## Supplied passage
______________________________
Let's prove that difference between the two expressions becomes small as $n \to \infty$. In other words, given $\epsilon > 0$, we want to show that there is some $N$ such that whenever $n \geq N$, we have $$e_n(x) = \left|\left(1 + \frac{x}{n}\right)^n - \sum_{k=0}^{n}\frac{x^k}{k!}\right| < \epsilon$$ We manipulate the right hand side as follows: $$\begin{aligned} e_n(x) &= \left|\sum_{k=0}^{n}{n \choose k}\left(\frac{x}{n}\right)^k - \sum_{k=0}^{n}\frac{x^k}{k!}\right|\\ &= \left|\sum_{k=0}^{n} \frac{x^k}{k!} \left( \frac{n!}{(n-k)!n^k} - 1\right)\right| \\ &= \left|\sum_{k=0}^{n} \frac{x^k}{k!} \left( \frac{n}{n}\cdot\frac{n-1}{n}\cdot\frac{n-2}{n}\cdots\frac{n-k+1}{n} - 1\right)\right| \\ &= \left|\sum_{k=0}^{n} \frac{x^k}{k!} \left( 1 \cdot \left(1 - \frac{1}{n}\right) \cdot \left(1 - \frac{2}{n} \right) \cdots \left(1 - \frac{k-1}{n}\right) - 1\right)\right| \\ &\leq \sum_{k=0}^{n}\frac{|x|^k}{k!} \left|a_{k,n} - 1\right| \end{aligned}$$ where $$a_{k,n} = \left(1 - \frac{1}{n}\right) \cdot \left(1 - \frac{2}{n} \right) \cdots \left(1 - \frac{k-1}{n}\right)$$ Note that for $0 \leq k \leq n$, all of the factors are between $0$ and $1$, so $$0 < a_{k,n} \leq 1$$ Let $\epsilon > 0$.
______________________________
## Information given
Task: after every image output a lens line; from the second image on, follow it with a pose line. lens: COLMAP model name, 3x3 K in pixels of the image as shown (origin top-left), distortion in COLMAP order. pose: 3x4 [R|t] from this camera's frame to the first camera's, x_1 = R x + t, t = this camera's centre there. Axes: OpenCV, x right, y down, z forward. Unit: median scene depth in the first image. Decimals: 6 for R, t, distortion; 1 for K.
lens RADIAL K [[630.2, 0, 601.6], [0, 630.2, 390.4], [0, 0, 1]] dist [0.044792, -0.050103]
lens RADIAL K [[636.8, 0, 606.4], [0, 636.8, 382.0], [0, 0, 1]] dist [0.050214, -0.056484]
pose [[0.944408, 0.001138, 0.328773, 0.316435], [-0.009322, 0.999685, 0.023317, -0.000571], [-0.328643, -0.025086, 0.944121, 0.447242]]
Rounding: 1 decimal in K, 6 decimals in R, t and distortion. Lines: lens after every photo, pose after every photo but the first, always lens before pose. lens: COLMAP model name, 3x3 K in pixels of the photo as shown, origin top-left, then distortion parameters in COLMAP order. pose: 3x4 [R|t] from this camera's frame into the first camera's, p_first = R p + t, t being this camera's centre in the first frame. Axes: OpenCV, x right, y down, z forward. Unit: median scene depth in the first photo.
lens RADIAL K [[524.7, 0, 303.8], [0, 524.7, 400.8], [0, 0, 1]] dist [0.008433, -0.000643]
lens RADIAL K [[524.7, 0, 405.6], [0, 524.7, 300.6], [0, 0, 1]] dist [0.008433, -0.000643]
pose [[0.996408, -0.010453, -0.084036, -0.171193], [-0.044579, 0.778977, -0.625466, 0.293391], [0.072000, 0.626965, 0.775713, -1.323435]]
______________________________
## Instructions
**a)** In the proof excerpt, why does $a_{k,n}$ satisfy $0 < a_{k,n} \leq 1$? Answer in one to three sentences.
**b)** Answer these questions from the proof excerpt, one line each:
(i) Given $\epsilon > 0$, what does the proof set out to show exists?
(ii) What product defines $a_{k,n}$?
(iii) For which values of $k$ is the bound on $a_{k,n}$ stated?
**c)** Continue the proof excerpt on $\left(1 + \frac{x}{n}\right)^n$ and the partial sums of $\sum x^k/k!$, starting right after "Let $\epsilon > 0$."

## Solved problems
**a)** For $0 \leq k \leq n$, every factor in the product defining $a_{k,n}$ lies between $0$ and $1$, so their product does as well.

**b)**
(i) Some $N$ such that $e_n(x) < \epsilon$ whenever $n \geq N$.
(ii) $a_{k,n} = \left(1 - \frac{1}{n}\right)\left(1 - \frac{2}{n}\right)\cdots\left(1 - \frac{k-1}{n}\right)$.
(iii) For $0 \leq k \leq n$.

**c)**
For fixed $k$, it is clear that $a_{k,n} \to 1$ as $n \to \infty$, so $|a_{k,n} - 1| \to 0$ as $n \to \infty$. Therefore, there is some $N_k$ such that $|a_{k,n} - 1| < \epsilon$ for all $n \geq N_k$.

Now, fix a positive integer $m$. If we set $N = \max\{N_1,N_2,\ldots,N_m\}$, then $|a_{k,n} - 1| < \epsilon$ for all $k \leq m$ and $n \geq N$, in which case $$\begin{aligned} e_n(x) &\leq \sum_{k=0}^{m}\frac{|x|^k}{k!}|a_{k,n}-1| + \sum_{k=m+1}^{n}\frac{|x|^k}{k!}|a_{k,n}-1| \\ &\leq \epsilon \sum_{k=0}^{m}\frac{|x|^k}{k!} + \sum_{k=m+1}^{n}\frac{|x|^k}{k!} \\ &\leq \epsilon \sum_{k=0}^{\infty}\frac{|x|^k}{k!} + \sum_{k=m+1}^{\infty}\frac{|x|^k}{k!} \\ &= \epsilon e^{|x|} + \sum_{k=m+1}^{\infty}\frac{|x|^k}{k!} \\ \end{aligned}$$ Therefore, $$\limsup_{n \to \infty}e_n(x) \leq \epsilon e^{|x|} + \sum_{k=m+1}^{\infty}\frac{|x|^k}{k!}$$ Letting $m \to \infty$ we get $$\limsup_{n \to \infty}e_n(x) \leq \epsilon e^{|x|}$$ As this is true for any $\epsilon > 0$, we conclude that $\limsup_{n \to \infty}e_n(x) = 0$, and therefore the limit exists and $$\lim_{n \to \infty}e_n(x) = 0$$ as desired.